Implementation

Tokens

A token is a piece of string that has an influence on the expression it occurs within. For example, in the expression x + y * 2, the tokens are x, +, y, *, and 2. Whitespace is not considered a token as it has no impact on the expression. This method of composing tokens gives the writer the liberty to format an expression as they desire. Below is a table of all tokens within arithmexp.

Token Name	Token Symbols
Binary Operator	+ / ** % * - > >= < <= == != === !== <=> && || and or xor
Boolean Literal	true false
Function Call	[A-Z] [a-z] [0-9] _ followed by parenthesis
Function Call Argument Separator	,
Identifier	[A-Z] [a-z] [0-9] _
Numeric Literal	[0-9] .
Opcode	+ && and / == != ** > >= === !== < <= % * || or - xor !
Parenthesis	( ) [ ] { }
Unary Operator	+ - !

Tokenization

The Scanner class takes the role of constructing an array of tokens from a given expression string (in other words, the Scanner performs tokenization). The Scanner consists of an array of token builders such as a numeric literal token builder (which scans for 1, 2.34, etc.), a parenthesis token builder (which scans for (, and )), etc. Tokenization is the very first stage of parsing.

Expression Notation

The parser spends most of its time converting a given expression from infix notation (x + y) to postfix notation (x y +).

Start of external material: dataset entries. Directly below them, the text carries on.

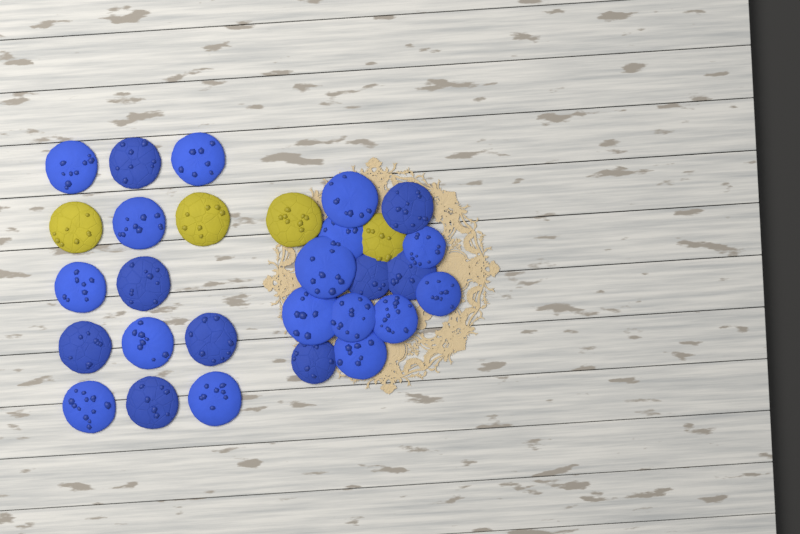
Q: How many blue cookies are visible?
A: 25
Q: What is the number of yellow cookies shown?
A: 4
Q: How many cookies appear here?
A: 29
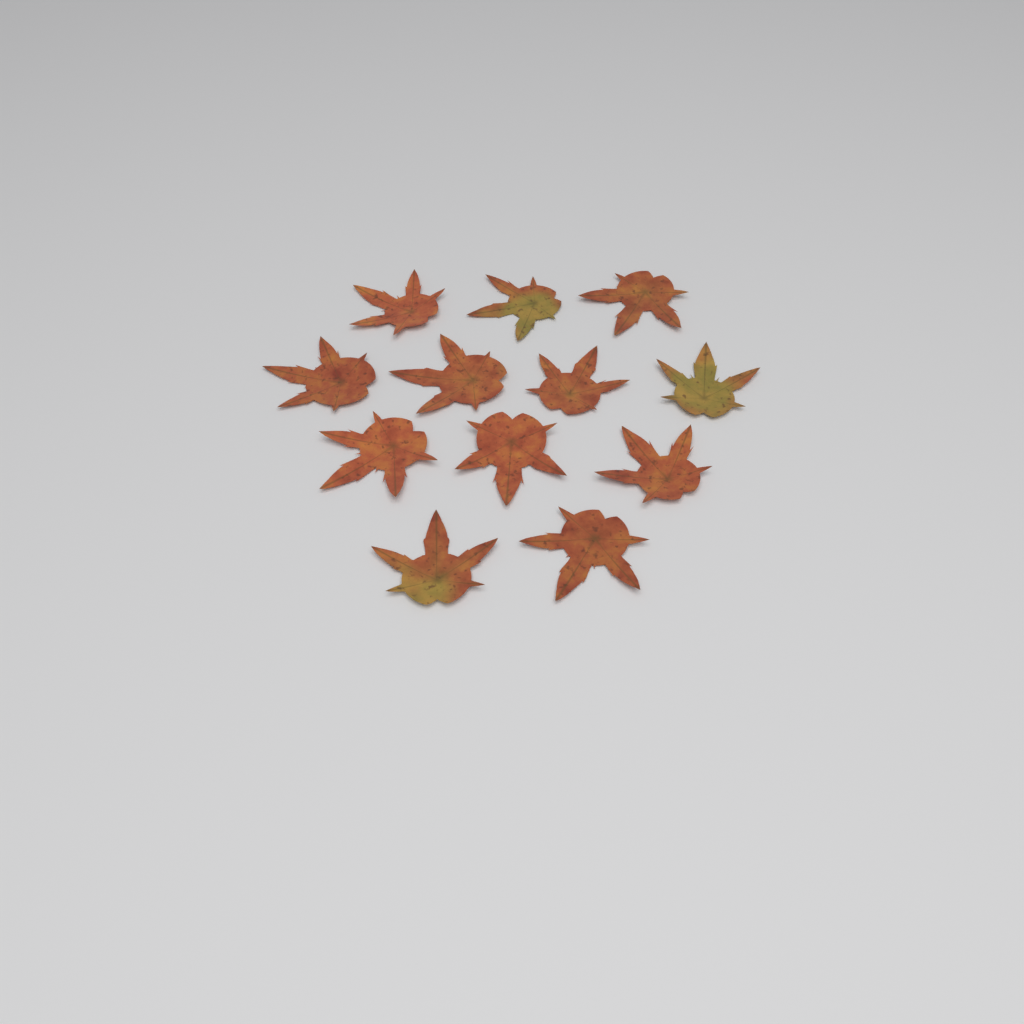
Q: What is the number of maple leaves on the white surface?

In infix notation, binary operators occur in-between their operands (this method of writing expressions is the one most of us are familiar with). For example, in the infix expression 2 + 3, the operator + occurs in between the left operand 2 and the right operand 3. In postfix notation, binary operators occur after their operands. For example, in the expression 2 3 +, the operator + is placed after the left operand 2 and the right operand 3. This notation is commonly used internally in computing for a few reasons.

In the postfix expression 2 3 add, the operand 2 is evaluated first, followed by the operand 3, finally followed by the operator add which executes the operation of addition. In contrast to the infix notation 2 add 3, or even the prefix notation add(2, 3), the postfix notation accurately describes the order of operations being performed, leaving no room for uncertainty (how do we know which function is called first in the prefix expression f(g(x), h(x))?). Furthermore, parentheses, operator precedence, and operator associativity are not required during the evaluation of a postfix expression. This shifts the computational cost of performing such operations to the parser rather than the evaluator. The expression 2 + 3 * 4 in postfix notation with * taking precedence over + can be written as 2 3 4 * +. The expression (2 + 3) * 4 would be 2 3 + 4 * in postfix notation. Postfix converts a binary tree structure such as ((2 * 3) / (4 + 2)) - 7 to a linear structure 2 3 * 4 2 + / 7 -, allowing low-memory and high-performant runtime (evaluation) using stack operations (see stack-oriented programming).

Expression Conversion

The Parser takes the role of performing infix-to-postfix notation conversion. Before this conversion is performed, the series of tokens are transformed to a binary tree structure following three steps:

1. In the first step, the expression is de-parenthesized by introducing nesting. A token array for an expression such as (x + y) * z looks like [LP, VAR(x), OP(+), VAR(y), RP, OP(*), VAR(z)]. After this operation is performed, the linear token array becomes a tree-like structure consisting of no parenthesis tokens [[VAR(x), OP(+), VAR(y)], OP(*), VAR(z)].
2. In the second step, the unary operators are transformed into binary operators. The result of this transformation is that an infix expression such as x + -y gets interpreted as x + (-1 * y). After this operation is performed, no unary operator tokens exist within the token tree.
3. In the third step, binary operators are grouped based on their precedence and associativity values. An infix expression such as x + y * z + w becomes (x + (y * z)) + w. After this operation is performed, each nested entry would have a size of 3 if it were a valid binary expression.

With these transformations performed, it becomes a lot simpler to perform the conversion. Each nested entry is visited and the position of the binary operator is swapped with its right operand. The resulting token tree is then flattened in the order of occurrence of tokens, and this becomes the postfix notation for the given infix expression.

Expression Evaluation

The Parser returns an Expression instance on successfully parsing. The Expression holds the postfix token array for the given expression. Evaluation of the expression is done by performing stack operations on the postfix token array.

stack = []
for each token in postfixTokens do
    if token is an operator then
        left ← pop stack
        right ← pop stack
        value ← left operator right
        push value to stack
    otherwise
        assert token is numeric
        push token to stack
value ← pop stack
return value

It is possible for an expression to completely skip postfix expression evaluation and yield the value directly when the parser is built using optimizations (i.e., Parser::createDefault() instead of Parser::createUnoptimized()). An expression such as 3 - 2 or x / x is precomputed during parsing and is resolved to a ConstantExpression and directly returns the value 1 during evaluation without traversing any token whatsoever.